It has permeated down to councils such West Dunbartonshire where their chief communications official Amanda Graham, pictured right,  has taken it upon herself to ban The Democrat, refusing to speak to us on important matters of public interest.

We cannot establish which committee of the council made the decision to impose the ban, or if it was passed democratically, because no one at the council will speak to us.

Just this week, we discovered that they have now blocked our e mails and have appear to have cut us off from the council press release service.

Bill Heaney, who edits and owns The Democrat, said: “This all started when the then SNP leader of the administration, Jonathan McColl,  said we would not be allowed to attend meetings and we were thrown out of one in the Burgh Hall. 

“The SNP was in power at the time and have now been replaced as the administration by Labour who are astonishingly upholding the ban.

“This is anti-democratic, it contravenes the spirit of free speech and open and honest discussion of matters of public interest. It rejects freedom of the press and reflects badly on the council.

“We have been referred to the council’s customer service department but knowing how the council deals so cack-handedly with the simplest of complaints even about residents not having their bins lifted, we are not inclined to go down that road.”

Meanwhile, Scotland’s Crown Office is the latest public organisation to be blasted after refusing to reveal key details about secretive meetings officials held with the Post Office between 2013 and 2015 about the Horizon scandal.

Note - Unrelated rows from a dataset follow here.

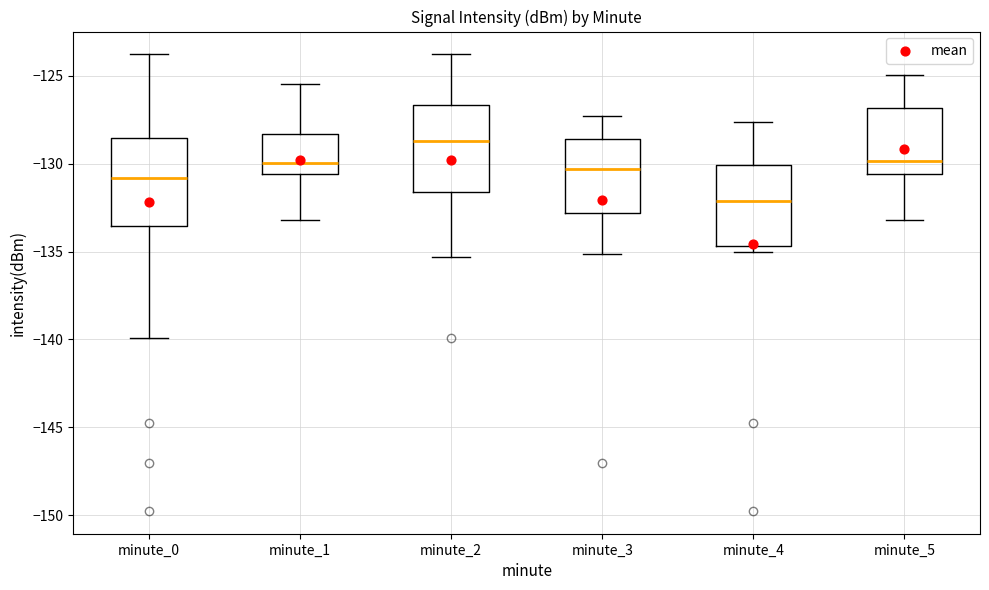

Where does the upper whisker of the box for minute_5 end on the y-axis? The values are not printed on the chart, so give them approximately, as read against the axis.

-125.0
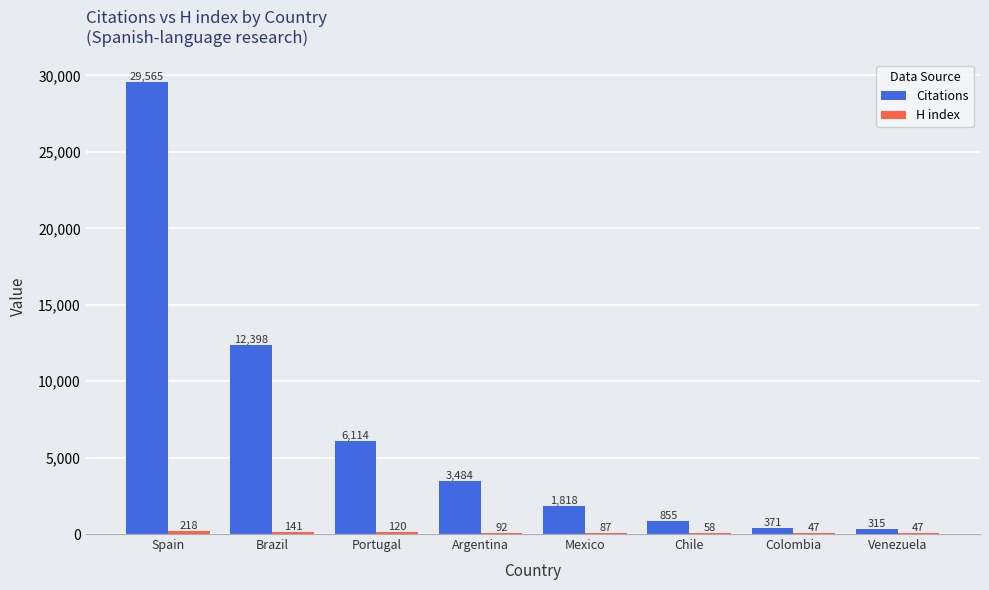

The value of Citations at Portugal is 6114. True or false?

True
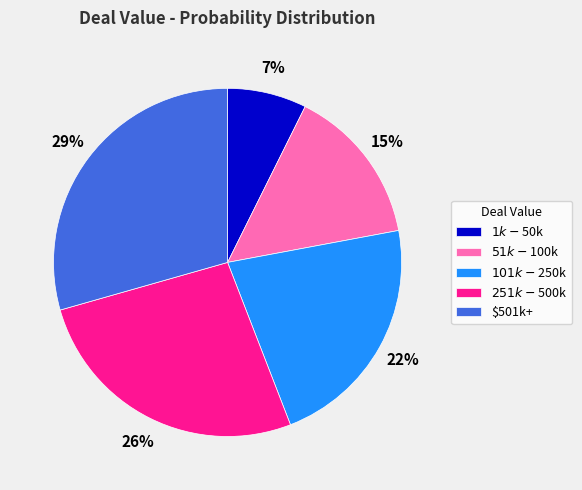

What percentage is the $51k - $100k slice, to the nearest percent?

15%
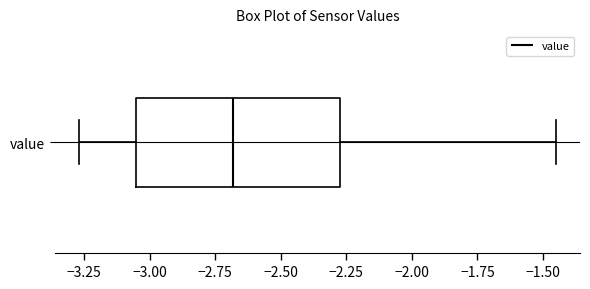

Transcribe this box plot: give where the median line is, the range the box spans, and where the two whiskers end, as read against the x-axis. The values are not printed on the chart, so give them approximately, as read against the axis.

median -2.70, box -3.05 to -2.25, whiskers -3.25 to -1.45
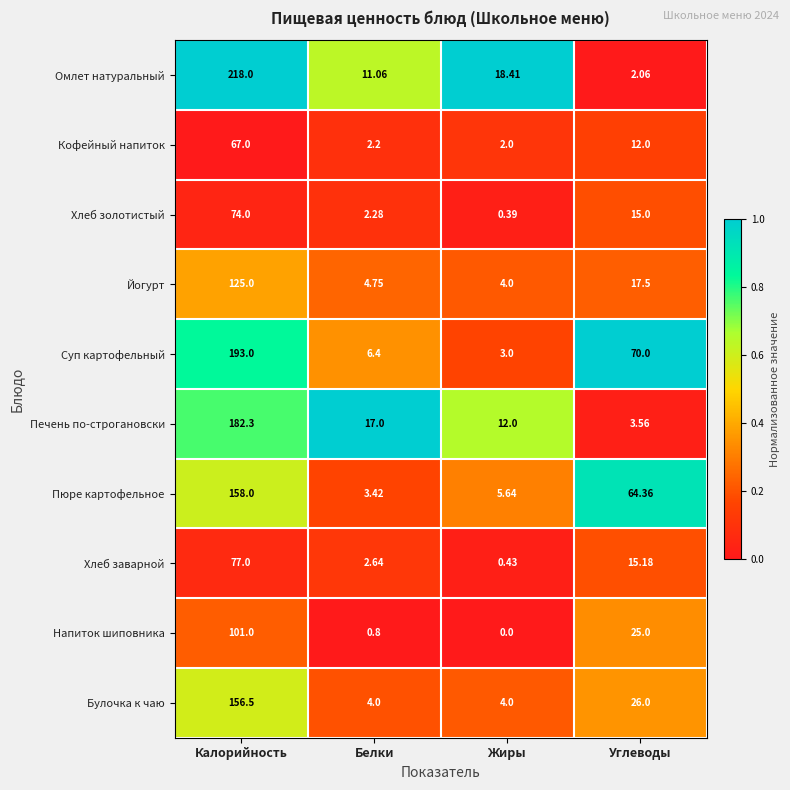

Where does the Суп картофельный series first go above 70?

Калорийность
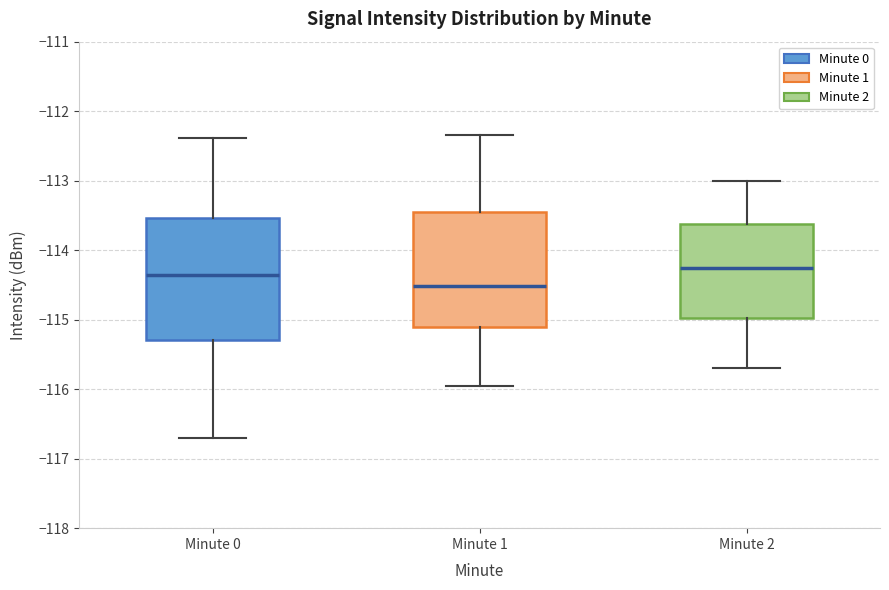

Which box is the tallest, from its lower edge to its upper edge?

Minute 0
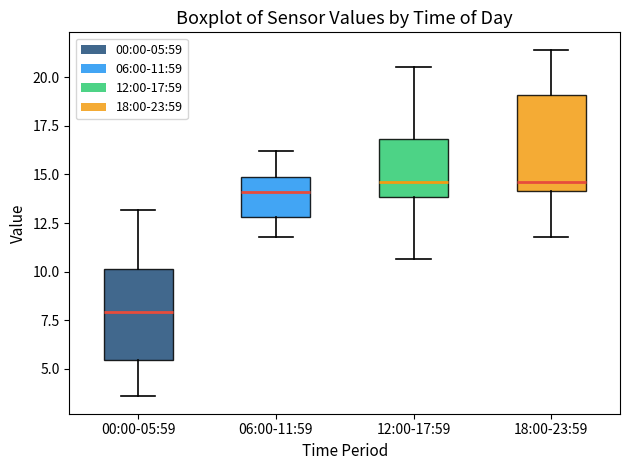

Reading left to right, transcribe this box plot: for each box, give where its median line is, the range the box spans, and where its two whiskers end, as read against the y-axis. The values are not printed on the chart, so give them approximately, as read against the axis.

00:00-05:59: median 8.0, box 5.5 to 10.0, whiskers 3.5 to 13.0
06:00-11:59: median 14.0, box 13.0 to 15.0, whiskers 12.0 to 16.0
12:00-17:59: median 14.5, box 14.0 to 17.0, whiskers 10.5 to 20.5
18:00-23:59: median 14.5, box 14.0 to 19.0, whiskers 12.0 to 21.5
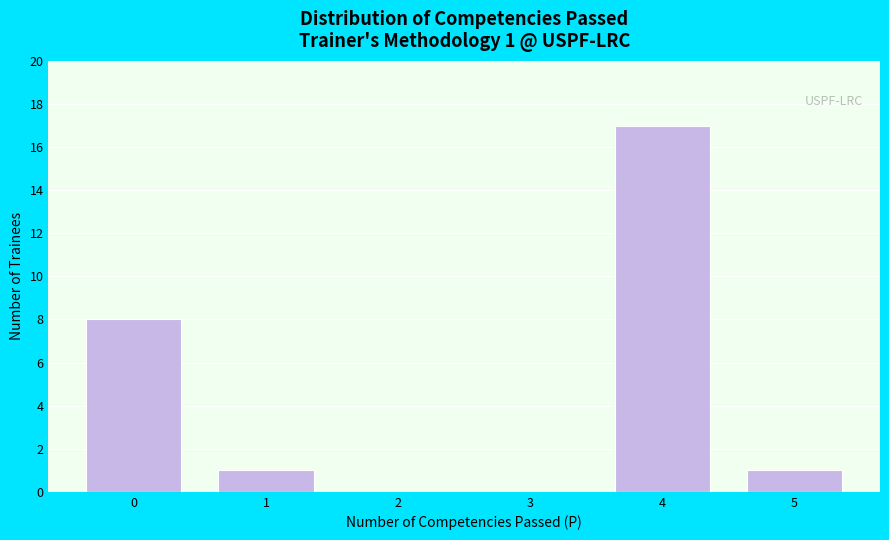

Reading right to left, transcribe all the data shown in this chart.

5=1	4=17	3=0	2=0	1=1	0=8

Prosecutors did not fully stop pursuing sub-postmasters until 2015 despite being warned about the potentially faulty system two years below.

It has been confirmed that the Crown Office and Procurator Fiscal Service (COPFS) is currently undertaking a review of the up to 100 cases in Scotland where Post Office staff could have been wrongly convicted of fraud or embezzlement.

But there is a divide in how this is to be approached, with Lord Advocate Dorothy Bain wanting it on a case-by-case basis, and Humza Yousaf calling for a blanket pardon.

But now the Scottish Daily Express can reveal that the prosecution service held talks with the Post Office twice in 2013, once by phone and once in person about Horizon. But the details of these discussions have been kept secret.  A meeting also took place on October 6 2015, after which the Crown issued guidance to stop targeting sub-postmasters based on the evidence provided.

In response to a freedom of information request from this website, an official wrote: “I consider that there is a strong public interest in maintaining the confidentiality of information received by the Procurator Fiscal in connection with allegations of criminality.

“This is both during criminal proceedings and after they have concluded. The information within correspondence between COPFS and the Post Office is held for the purposes of an investigation which the department has a duty to conduct to ascertain whether a person should be prosecuted for an offence.

A month later, new guidance was created for prosecutors to consider every case reported by the Post Office on individual facts and circumstances, and then in October 2015, a new policy to not include Horizon evidence was drafted up. In 2019 and 2021, civil cases in England revealed the extent of the problems, with appeal and reviews able to proceeds.

A Crown Office spokeswoman added: “As an independent and impartial prosecution service, COPFS is determined to ensure that all miscarriages of justice resulting from unreliable Horizon evidence are identified and overturned. We are committed to public understanding of the role of Scotland’s prosecutors in these cases and will provide information when it is appropriate to do so, respecting the ongoing legal processes.”